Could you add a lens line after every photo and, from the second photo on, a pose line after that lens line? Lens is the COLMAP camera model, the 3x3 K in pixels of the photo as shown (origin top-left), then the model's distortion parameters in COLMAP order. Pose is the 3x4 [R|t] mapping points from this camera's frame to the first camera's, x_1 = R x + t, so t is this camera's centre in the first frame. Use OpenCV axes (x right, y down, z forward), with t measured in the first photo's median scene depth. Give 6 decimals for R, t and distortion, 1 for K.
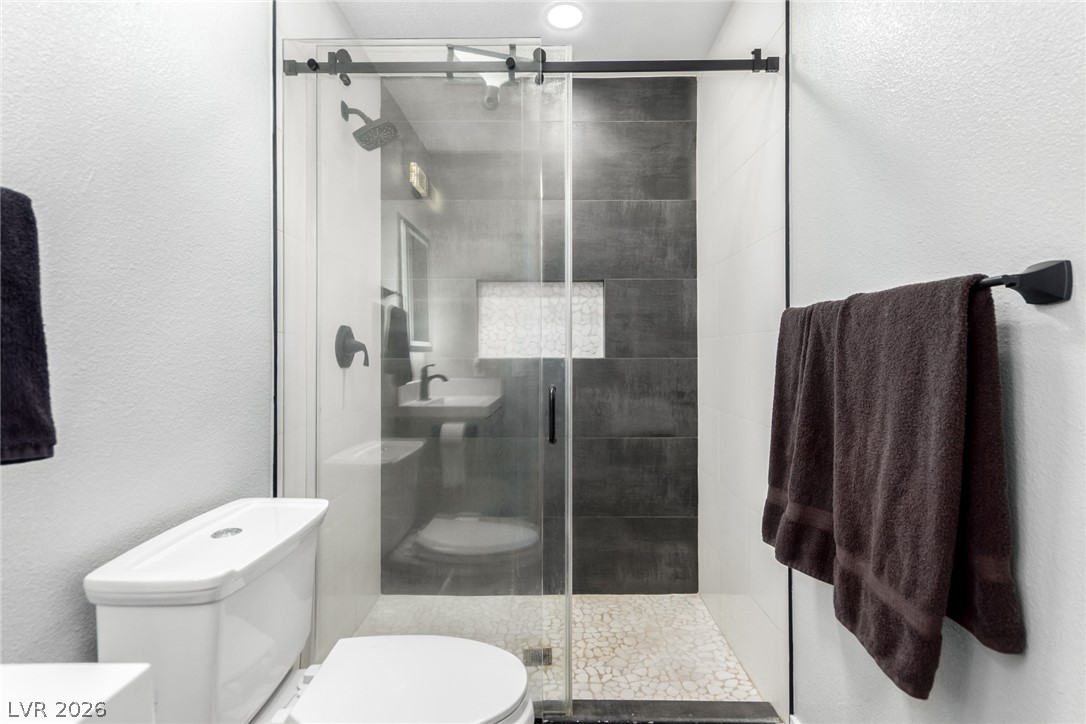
lens RADIAL K [[504.6, 0, 542.9], [0, 504.6, 350.8], [0, 0, 1]] dist [-0.000097, -0.000305]
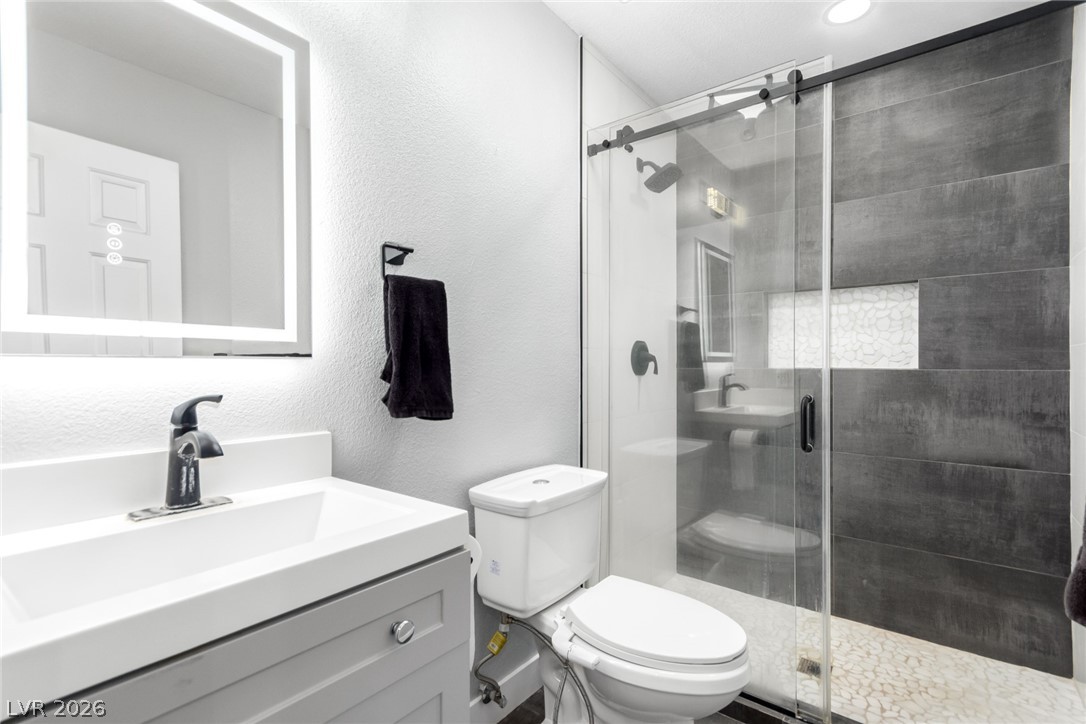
lens RADIAL K [[510.8, 0, 547.8], [0, 510.8, 363.0], [0, 0, 1]] dist [0.002955, 0.001172]
pose [[0.788801, 0.000534, -0.614649, 0.161362], [0.002586, 0.999988, 0.004187, -0.001906], [0.614643, -0.004892, 0.788790, -0.096976]]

┄┄┄┄┄┄┄┄┄┄┄┄┄┄┄┄┄┄┄┄

▶ [WHAT IS EXPECTED]:
Copy the listing exactly. Leave the pictures out.

▶ [RESPONSE TO THE TASK]:
Could you add a lens line after every photo and, from the second photo on, a pose line after that lens line? Lens is the COLMAP camera model, the 3x3 K in pixels of the photo as shown (origin top-left), then the model's distortion parameters in COLMAP order. Pose is the 3x4 [R|t] mapping points from this camera's frame to the first camera's, x_1 = R x + t, so t is this camera's centre in the first frame. Use OpenCV axes (x right, y down, z forward), with t measured in the first photo's median scene depth. Give 6 decimals for R, t and distortion, 1 for K.
lens RADIAL K [[504.6, 0, 542.9], [0, 504.6, 350.8], [0, 0, 1]] dist [-0.000097, -0.000305]
lens RADIAL K [[510.8, 0, 547.8], [0, 510.8, 363.0], [0, 0, 1]] dist [0.002955, 0.001172]
pose [[0.788801, 0.000534, -0.614649, 0.161362], [0.002586, 0.999988, 0.004187, -0.001906], [0.614643, -0.004892, 0.788790, -0.096976]]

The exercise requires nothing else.